Here is another study that looked at death calculations and how they varied across countries. (Medrxiv Paper) The authors compared total rates of death in 2020, deaths attributed to CV-19 and the average number of deaths for the prior five years. They found that if CV-19 were disregarded, half the countries had excess deaths and half had fewer deaths than the average would suggest, with very high variation. The researchers believe that the results suggest that there is such variability in death reporting across countries that you can’t easily make comparisons. One finding, however, was that more severe lockdowns were associated with greater levels of non-CV-19 excess deaths.
Readers know I am partial to gloomy stories probably because they confirm my belief in the stupidity of politicians and the harms their actions cause. This study shows a significant drop in use of the ER for children in Quebec, Canada, during the epidemic, resulting in conditions becoming worse and eventually needing hospitalization. The terror campaign worked exactly as designed. (Medrxiv Paper)
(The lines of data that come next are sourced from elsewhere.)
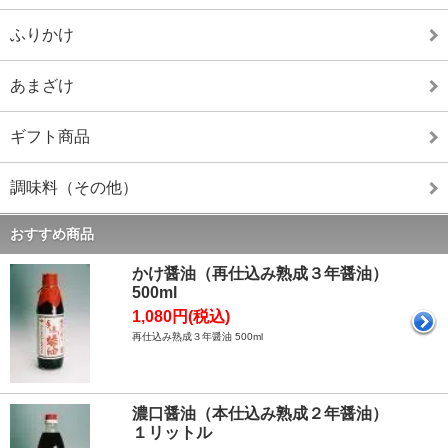
ふりかけ
あまざけ
ギフト商品
調味料（その他）
おすすめ商品
かけ醤油（再仕込み熟成３年醤油）
500ml
1,080円(税込)
再仕込み熟成３年醤油 500ml
濃口醤油（本仕込み熟成２年醤油）
１リットル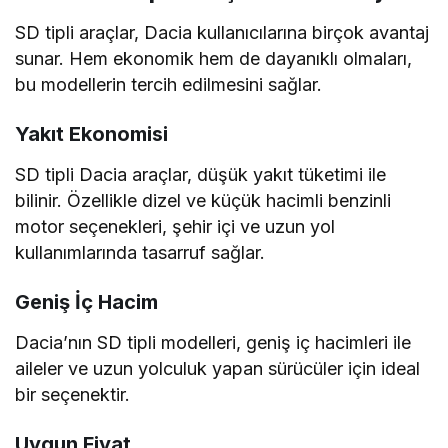
SD tipli araçlar, Dacia kullanıcılarına birçok avantaj
sunar. Hem ekonomik hem de dayanıklı olmaları,
bu modellerin tercih edilmesini sağlar.
Yakıt Ekonomisi
SD tipli Dacia araçlar, düşük yakıt tüketimi ile
bilinir. Özellikle dizel ve küçük hacimli benzinli
motor seçenekleri, şehir içi ve uzun yol
kullanımlarında tasarruf sağlar.
Geniş İç Hacim
Dacia’nın SD tipli modelleri, geniş iç hacimleri ile
aileler ve uzun yolculuk yapan sürücüler için ideal
bir seçenektir.
Uygun Fiyat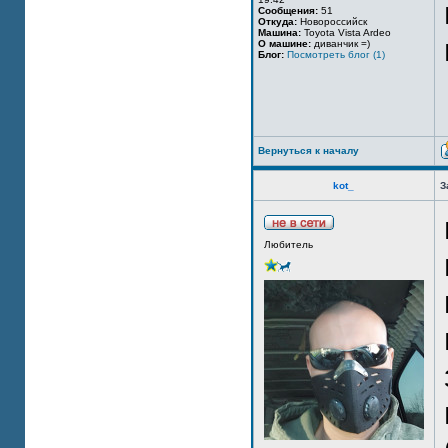
Сообщения:
51
Откуда:
Новороссийск
Машина:
Toyota Vista Ardeo
О машине:
диванчик =)
Блог:
Посмотреть блог (1)
Вернуться к началу
kot_
З
Любитель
Another category of research I am especially fascinated by is anything that helps explain the actual physical processes of infection and why risks of infection may vary. This research examined differences in the airway cells of older and younger persons. (Medrxiv Paper) Compared to young adults and children, older adults have significantly lower expression of interferons, which are critical molecules in the immune system defensive armory, but stronger inflammatory responses, which often lead to more severe disease. Interestingly, older adults also seemed to have lower viral loads, which was attributed to lesser expression of proteins that facilitate CV-19’s hijacking of protein-making machinery in cells. Other studies, however, have tended to find higher viral loads by age.
This study examined viral loads and variants. (Medrxiv Paper) The study comes from Wales and used cycle numbers to determine that the B117 variant is associated with higher average viral loads, which would likely explain any greater transmissibility. While somewhat unclear, in looking at the tables and figures, it appears that the difference is actually rather slight.
Research from Italy looked at relative proportion of variants and original strain. The B117 variant was found to have become the majority of infections, but that really oh so scary variant from Brazil had obtained only a limited foothold in the country, suggesting it does not outcompete B117. (Medrxiv Paper)
But here is a study that is a bit of an antidote to the variant terrorism. It looked at the progress of B117 in the UK, adjusting for a variety of other factors which may affect transmission, primarily meteorological ones and lockdown stringency. (Medrxiv Paper) According to their model, these factors dominated in controlling the course of the epidemic and the introduction of the variant had little effect on transmission rates.